Whether such damage has been inflicted on the public's faith in elections remains to be seen.

Gans, who has studied voter turnout most of his career, noted that about 51 percent of the eligible public voted in the 2000 general election. That is up from four years ago, but given the fourth-closest popular vote in this century, the numbers are hardly encouraging.

"It doesn't speak to an engaged electorate," he said.

Robinson, a former ambassador, said individual states may consider updating the mechanics of their voting. A constitutional amendment would be required to enable nationwide voting reforms.

He noted that one nation cast nearly 100 million ballots recently and managed to assemble a credible, electronic count within hours. It was Brazil.

While recent events have thrown doubt on the usefulness of the Electoral College system, it is likely to remain.

Changing it would require a constitutional amendment, approved by two-thirds of the states, and the scholars said smaller states would hesitate at giving up their disproportionate influence on the process.

Voting reforms

"We really need to dedicate ourselves to cleaning up the administration of elections, and not just in Florida, but everywhere," said Beck, the Ohio State scholar.

One solution would be technological. Punch-card voting has now shown itself to be vulnerable to error. Some experts have suggested federal funding to upgrade the technology of the nation's polling places.

A broader solution to assure that future presidents go into office with at least a plurality of the popular vote has been advanced by Gans and several other scholars, and it could be done without constitutional amendments.

Two states, Nebraska and Maine, already distribute their electors proportionally. Under one reform plan, a state's electors would be awarded by congressional district, with the winner in each congressional district getting that elector. The state's two additional electors, one for each senator, would go to the popular vote winner statewide.

But, warns Gans, "it isn't going to happen unless there is a degree of bipartisanship."

After Florida, the omens are not good.

In 1943, a moment of uncertainty far greater than the interlude that visited Americans this fall, the War Writers Board asked E.B. White to give them a few lines on "the meaning of democracy."

The request came less than 100 years after Americans' perception of their republic had shifted from the modified aristocracy of the Founding Fathers to a certainty that presidential electors were meant to be chosen by popular vote.

White had little patience with easy answers, and his reply was as intuitive as it was tart:

"Surely the board knows what democracy is. It is the line that forms on the right. It is the word 'don't' in don't shove. It is the hole in the stuffed shirt through which the sawdust slowly trickles; it is the dent in the high hat. Democracy is the recurrent suspicion that more than half of the people are right more than half of the time."
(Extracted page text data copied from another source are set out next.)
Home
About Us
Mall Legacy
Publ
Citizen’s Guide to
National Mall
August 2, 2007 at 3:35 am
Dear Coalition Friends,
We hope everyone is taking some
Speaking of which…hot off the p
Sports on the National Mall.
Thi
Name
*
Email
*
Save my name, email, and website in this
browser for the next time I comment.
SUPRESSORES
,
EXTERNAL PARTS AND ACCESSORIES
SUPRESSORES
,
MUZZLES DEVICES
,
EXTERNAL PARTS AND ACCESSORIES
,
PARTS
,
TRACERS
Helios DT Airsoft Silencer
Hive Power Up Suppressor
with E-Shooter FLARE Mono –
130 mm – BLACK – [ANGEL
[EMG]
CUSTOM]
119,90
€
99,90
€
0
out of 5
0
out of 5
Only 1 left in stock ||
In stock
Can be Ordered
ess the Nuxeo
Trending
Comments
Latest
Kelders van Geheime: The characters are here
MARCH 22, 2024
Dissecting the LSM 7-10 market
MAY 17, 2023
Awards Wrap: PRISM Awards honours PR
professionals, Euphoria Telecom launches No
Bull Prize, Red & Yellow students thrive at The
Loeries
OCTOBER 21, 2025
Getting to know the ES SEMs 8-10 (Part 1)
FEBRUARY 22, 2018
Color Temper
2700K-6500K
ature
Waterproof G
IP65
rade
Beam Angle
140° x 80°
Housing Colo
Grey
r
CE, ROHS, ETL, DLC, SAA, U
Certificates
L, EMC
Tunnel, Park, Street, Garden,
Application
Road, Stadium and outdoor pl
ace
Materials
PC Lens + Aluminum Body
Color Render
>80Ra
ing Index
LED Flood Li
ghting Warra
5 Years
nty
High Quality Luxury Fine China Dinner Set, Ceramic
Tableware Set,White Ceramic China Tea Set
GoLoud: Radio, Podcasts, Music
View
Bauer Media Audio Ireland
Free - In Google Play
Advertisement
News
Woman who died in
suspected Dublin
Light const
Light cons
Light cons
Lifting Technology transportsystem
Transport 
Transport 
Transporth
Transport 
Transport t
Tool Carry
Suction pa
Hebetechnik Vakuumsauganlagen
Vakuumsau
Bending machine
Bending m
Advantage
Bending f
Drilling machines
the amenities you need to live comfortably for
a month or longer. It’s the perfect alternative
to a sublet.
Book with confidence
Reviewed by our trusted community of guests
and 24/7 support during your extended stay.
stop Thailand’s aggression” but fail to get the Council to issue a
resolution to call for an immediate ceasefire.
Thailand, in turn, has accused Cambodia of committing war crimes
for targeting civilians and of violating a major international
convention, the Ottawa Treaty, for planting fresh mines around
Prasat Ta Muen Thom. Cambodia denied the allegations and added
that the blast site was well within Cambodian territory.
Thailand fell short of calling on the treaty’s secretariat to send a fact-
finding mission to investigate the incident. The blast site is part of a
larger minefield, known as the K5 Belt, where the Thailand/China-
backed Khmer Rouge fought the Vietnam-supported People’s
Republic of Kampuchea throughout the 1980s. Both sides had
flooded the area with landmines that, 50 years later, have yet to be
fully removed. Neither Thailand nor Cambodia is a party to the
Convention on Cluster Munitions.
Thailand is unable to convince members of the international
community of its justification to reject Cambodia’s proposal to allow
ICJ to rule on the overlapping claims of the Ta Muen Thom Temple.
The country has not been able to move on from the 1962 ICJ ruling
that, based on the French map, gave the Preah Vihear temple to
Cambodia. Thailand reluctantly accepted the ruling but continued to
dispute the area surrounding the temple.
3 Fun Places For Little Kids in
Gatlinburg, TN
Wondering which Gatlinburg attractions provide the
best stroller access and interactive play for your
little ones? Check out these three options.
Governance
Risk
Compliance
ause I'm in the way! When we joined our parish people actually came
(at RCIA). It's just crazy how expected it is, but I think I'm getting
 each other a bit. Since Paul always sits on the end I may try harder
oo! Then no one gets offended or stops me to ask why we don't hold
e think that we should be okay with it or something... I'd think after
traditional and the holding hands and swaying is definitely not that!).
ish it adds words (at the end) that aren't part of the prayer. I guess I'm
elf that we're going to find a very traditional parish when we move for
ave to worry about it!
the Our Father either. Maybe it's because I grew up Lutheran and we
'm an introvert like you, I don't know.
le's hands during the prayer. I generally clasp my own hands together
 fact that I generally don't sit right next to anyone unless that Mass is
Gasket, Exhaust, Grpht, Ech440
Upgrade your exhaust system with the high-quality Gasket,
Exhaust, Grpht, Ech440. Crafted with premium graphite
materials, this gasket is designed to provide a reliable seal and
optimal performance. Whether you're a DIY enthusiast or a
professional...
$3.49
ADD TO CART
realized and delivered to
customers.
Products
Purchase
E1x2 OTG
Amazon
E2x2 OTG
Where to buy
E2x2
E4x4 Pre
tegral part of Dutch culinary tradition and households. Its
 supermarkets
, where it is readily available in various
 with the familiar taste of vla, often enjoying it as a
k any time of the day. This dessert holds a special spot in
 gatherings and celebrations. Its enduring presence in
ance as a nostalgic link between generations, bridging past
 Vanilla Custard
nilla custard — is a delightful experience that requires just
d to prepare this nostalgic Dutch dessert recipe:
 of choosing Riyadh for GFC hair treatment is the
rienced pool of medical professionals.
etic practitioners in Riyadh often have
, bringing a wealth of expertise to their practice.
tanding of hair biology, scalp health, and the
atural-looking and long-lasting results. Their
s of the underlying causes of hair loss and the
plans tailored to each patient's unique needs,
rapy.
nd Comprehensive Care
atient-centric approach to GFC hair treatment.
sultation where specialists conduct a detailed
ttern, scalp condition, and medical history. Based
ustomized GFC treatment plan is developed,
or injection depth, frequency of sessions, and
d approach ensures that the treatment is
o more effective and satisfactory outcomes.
No one knows for certain precisely how many people voted for the new president, or how right they might have been.

What is certain is that amid the shoving in the hallways outside the Dade County elections office and the legalisms poured out before courts by lawyers for Gore and Bush, the top-hat of the Republic has taken a dent.

How deep the damage is will only be known after George W. Bush and his successors have a chance to try it on, and the nation can judge how well it fits.